Table 1 Possible associated anomalies.

Atrial septal defect

Ventricular septal defect

Patent ductus arteriosus

Mitral valve regurgitation

Mitral valve prolapse

Sinus of Valsalva fistula

Subaortic fibromuscular stenosis

Hypertrophic non-obstructive cardiomyopathy

Transposition of the great arteries

Tetralogy of Fallot

Ehlers-Danlos syndrome

Coronary artery and coronary ostium anomalies

Aortic valvular insufficiency is commonly observed in QAV. It occurs secondary to a central orifice formed from malcoaptation of the four valvular leaflets[6,21,22]. In addition to aortic, associated mitral regurgitation is possible[23].

The basic diagnostic method of detecting QAV is TTE with further confirmation of the diagnosis using transesophageal echocardiography (TEE). TEE is a more sensitive method than TTE and it can additionally visualize the coronary ostia. However, echocardiography is a subjective method — it is operator-dependent and its diagnostic value depends on several factors (e.g., suboptimal acoustic windows, subject body habitus, and in cases of uncertain valvular anatomy, differential diagnosis[24] (Table 2) and may require additional imaging)[25]. MSCT and MRI are complementary methods in detecting possible associated anomalies and differential diagnosis[12,25,26].

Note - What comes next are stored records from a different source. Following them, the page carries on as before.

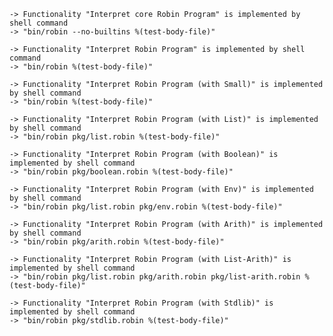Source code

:     -> Functionality "Interpret core Robin Program" is implemented by shell command
    -> "bin/robin --no-builtins %(test-body-file)"

    -> Functionality "Interpret Robin Program" is implemented by shell command
    -> "bin/robin %(test-body-file)"

    -> Functionality "Interpret Robin Program (with Small)" is implemented by shell command
    -> "bin/robin %(test-body-file)"

    -> Functionality "Interpret Robin Program (with List)" is implemented by shell command
    -> "bin/robin pkg/list.robin %(test-body-file)"

    -> Functionality "Interpret Robin Program (with Boolean)" is implemented by shell command
    -> "bin/robin pkg/boolean.robin %(test-body-file)"

    -> Functionality "Interpret Robin Program (with Env)" is implemented by shell command
    -> "bin/robin pkg/list.robin pkg/env.robin %(test-body-file)"

    -> Functionality "Interpret Robin Program (with Arith)" is implemented by shell command
    -> "bin/robin pkg/arith.robin %(test-body-file)"

    -> Functionality "Interpret Robin Program (with List-Arith)" is implemented by shell command
    -> "bin/robin pkg/list.robin pkg/arith.robin pkg/list-arith.robin %(test-body-file)"

    -> Functionality "Interpret Robin Program (with Stdlib)" is implemented by shell command
    -> "bin/robin pkg/stdlib.robin %(test-body-file)"
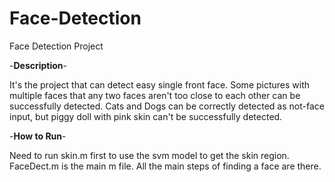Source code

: # Face-Detection
Face Detection Project

-**Description**-

 It's the project that can detect easy single front face. 
 Some pictures with multiple faces that any two faces aren't too close to each other can be successfully detected.
 Cats and Dogs can be correctly detected as not-face input, but piggy doll with pink skin can't be successfully detected.


-**How to Run**-

Need to run skin.m first to use the svm model to get the skin region.
FaceDect.m is the main m file. All the main steps of finding a face are there.
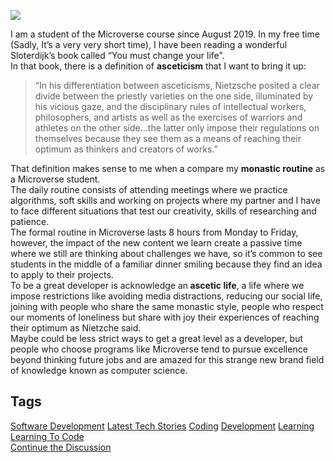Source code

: <img src="https://hackernoon.com/drafts/cti327b.png">                    <div class="paragraph">I am a student of the Microverse course since August 2019. In my free time (Sadly, It&#x2019;s a very very short time), I have been reading a wonderful Sloterdijk&#x2019;s book called  &#x201C;You must change your life&#x201D;. </div><div class="paragraph">In that book, there is a definition of <strong>asceticism</strong> that I want to bring it up: </div><blockquote>&#x201C;In his differentiation between asceticisms, Nietzsche posited a clear divide between the priestly varieties on the one side, illuminated by his vicious gaze, and the disciplinary rules of intellectual workers, philosophers, and artists as well as the exercises of warriors and athletes on the other side...the latter only impose their regulations on themselves because they see them as a means of reaching their optimum as thinkers and creators of works.&#x201D;</blockquote><div class="paragraph">That definition makes sense to me when a compare my <strong>monastic routine</strong> as a Microverse student. </div><div class="paragraph">The daily routine consists of attending meetings where we practice algorithms, soft skills and working on projects where my partner and I have to face different situations that test our creativity, skills of researching and patience. </div><div class="paragraph">The formal routine in Microverse lasts 8 hours from Monday to Friday, however, the impact of the new content we learn create a passive time where we still are thinking about challenges we have, so it&#x2019;s common to see students in the middle of a familiar dinner smiling because they find an idea to apply to their projects.</div><div class="paragraph">To be a great developer is acknowledge an<strong> ascetic life</strong>, a life where we impose restrictions like avoiding media distractions, reducing our social life, joining with people who share the same monastic style, people who respect our moments of loneliness but share with joy their experiences of reaching their optimum as Nietzche said.</div><div class="paragraph">Maybe could be less strict ways to get a great level as a developer, but people who choose programs like Microverse tend to pursue excellence beyond thinking future jobs and are amazed for this strange new brand field of knowledge known as computer science.</div>                    <h2 class="tags-header">Tags</h2>          <div class="archive-tags">                                                <a class="tag" href="https://hackernoon.com/tagged/software-development">Software Development</a>                                                <a class="tag" href="https://hackernoon.com/tagged/latest-tech-stories">Latest Tech Stories</a>                                                <a class="tag" href="https://hackernoon.com/tagged/coding">Coding</a>                                                <a class="tag" href="https://hackernoon.com/tagged/development">Development</a>                                                <a class="tag" href="https://hackernoon.com/tagged/learning">Learning</a>                                                <a class="tag" href="https://hackernoon.com/tagged/learning-to-code">Learning To Code</a>                      </div>                                        <div class="twitter-discussion">            <a target="_blank" href="https://community.hackernoon.com/t/16011">Continue the Discussion <i class="fas fa-comments-alt"></i></a>          </div>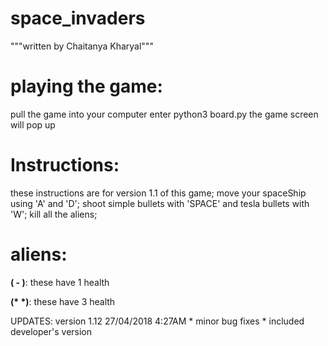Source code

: # space_invaders
"""written by Chaitanya Kharyal"""

# playing the game:
pull the game into your computer
enter python3 board.py
the game screen will pop up

# Instructions:
these instructions are for version 1.1 of this game;
move your spaceShip using 'A' and 'D';
shoot simple bullets with 'SPACE' and tesla bullets with 'W';
kill all the aliens;

# aliens:
__( - )__:
      these have 1 health
      
      
__(* *)__:
      these have 3 health


UPDATES:
version 1.12
	27/04/2018 4:27AM
	* minor bug fixes
	* included developer's version

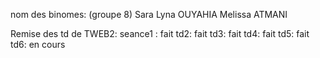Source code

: nom des binomes: (groupe 8)
Sara Lyna OUYAHIA
Melissa ATMANI


Remise des td de TWEB2:
seance1 : fait
td2: fait
td3: fait
td4: fait
td5: fait
td6: en cours
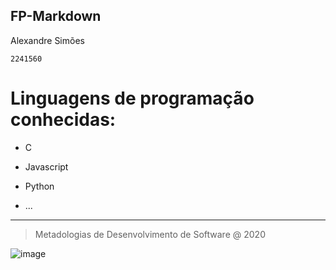 ## FP-Markdown

Alexandre Simões

`2241560`

# Linguagens de programação conhecidas:

- C

- Javascript

- Python

- ...

---

> Metadologias de Desenvolvimento de Software @ 2020

![image](https://eduportugal.eu/wp-content/uploads/2017/08/eduportugal_ipleiria_n.jpg)
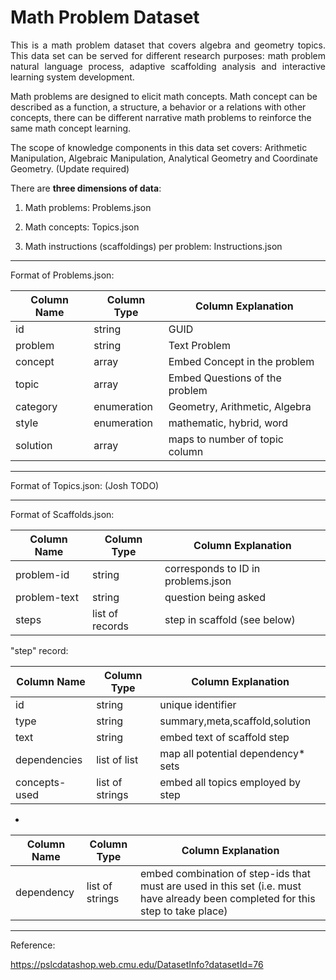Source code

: # Math Problem Dataset
<p align="justify">
This is a math problem dataset that covers algebra and geometry topics. This data set can be served for different research purposes: math problem natural language process, adaptive scaffolding analysis and interactive learning system development.
</p>

Math problems are designed to elicit math concepts. Math concept can be described as a function, a structure, a behavior or a relations with other concepts, there can be different narrative math problems to reinforce the same math concept learning.

The scope of knowledge components in this data set covers:
Arithmetic Manipulation, Algebraic Manipulation, Analytical Geometry and Coordinate Geometry. (Update required)

There are **three dimensions of data**:

1. Math problems: Problems.json

2. Math concepts: Topics.json

3. Math instructions (scaffoldings) per problem: Instructions.json

___

Format of Problems.json:

| Column Name  | Column Type  |         Column Explanation       |
| -------------|--------------|----------------------------------|
|      id      |    string    |       GUID                       |
|     problem  |    string    |     Text Problem                 |
|    concept   |    array     |   Embed Concept in the problem   |
|     topic    |    array     |   Embed Questions of the problem |
|    category  |  enumeration |   Geometry, Arithmetic, Algebra  |
|      style   |  enumeration |   mathematic, hybrid, word       |
|     solution |    array     |   maps to number of topic column |

___

Format of Topics.json:
(Josh TODO)

___

Format of Scaffolds.json:

| Column Name  |  Column Type    |          Column Explanation        |
| -------------|-----------------|------------------------------------|
|  problem-id  |     string      | corresponds to ID in problems.json |
| problem-text |     string      |       question being asked         |
|    steps     | list of records |   step in scaffold (see below)     |

"step" record:

| Column Name  | Column Type   |         Column Explanation         |
| -------------|---------------|------------------------------------|
|   id         |    string     |       unique identifier            |
|   type       |    string     |   summary,meta,scaffold,solution   |
|   text       |    string     |   embed text of scaffold step      |
| dependencies | list of list  | map all potential dependency* sets |
|concepts-used |list of strings| embed all topics employed by step  |


*

| Column Name  |    Column Type   |                                               Column Explanation                                                          |
| -------------|------------------|----------------------------------------------------------------------------------------------------------------------------------|
| dependency   | list of strings  | embed combination of step-ids that must are used in this set (i.e. must have already been completed for this step to take place) |


___

Reference:

https://pslcdatashop.web.cmu.edu/DatasetInfo?datasetId=76
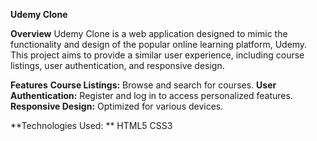 **Udemy Clone**

**Overview**
Udemy Clone is a web application designed to mimic the functionality and design of the popular online learning platform, Udemy. This project aims to provide a similar user experience, including course listings, user authentication, and responsive design.

**Features**
**Course Listings:** Browse and search for courses.
**User Authentication:** Register and log in to access personalized features.
**Responsive Design:** Optimized for various devices.

**Technologies Used: **
HTML5
CSS3
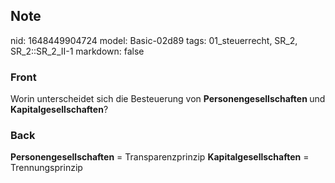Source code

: ## Note
nid: 1648449904724
model: Basic-02d89
tags: 01_steuerrecht, SR_2, SR_2::SR_2_II-1
markdown: false

### Front
Worin unterscheidet sich die Besteuerung von <b>Personengesellschaften </b>und <b>Kapitalgesellschaften</b>?

### Back
<b>Personengesellschaften</b> = Transparenzprinzip
<b>Kapitalgesellschaften</b> = Trennungsprinzip
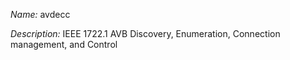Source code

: _Name:_ avdecc

_Description:_ IEEE 1722.1 AVB Discovery, Enumeration, Connection management, and Control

Table 2 Differential diagnosis.

Tumor of the valve

Valvular degeneration (with possible calcification)

Thrombus

Vegetations

Multiple clinical courses are possible for patients with QAV. At a younger age (< 20 years), patients usually have no difficulties and the anomaly is accidentally found at routine TTE examinations. Significant QAV dysfunction often occurs in middle-aged patients and results in a surgical treatment. About one-third of the patients with QAV require aortic valve surgery[26] and patients’ complaints are mostly related to congestive heart failure (CHF) symptoms due to stenosis and/or significant valve insufficiency[27].

Treatment of severe dysfunctional QAV (stenosis and/or insufficiency) includes aortic valve repair (required skill and experience of a cardiac surgeon), surgical aortic valve replacement and transcatheter aortic valve replacement[28-32].

CONCLUSION

QAV is a very rare congenital cardiac defect. It is often detected accidentally at a routine TTE examination and the clinical course in younger patients is mostly asymptomatic with symptoms often starting in middle-aged patients. When diagnosing QAV and possible related anomalies, multimodal imaging plays a pivotal role[26,33]. In the case of severe QAV dysfunction and CHF symptoms as well as in severe aortic valve dysfunction of other etiology, surgical or transcatheter treatment is required.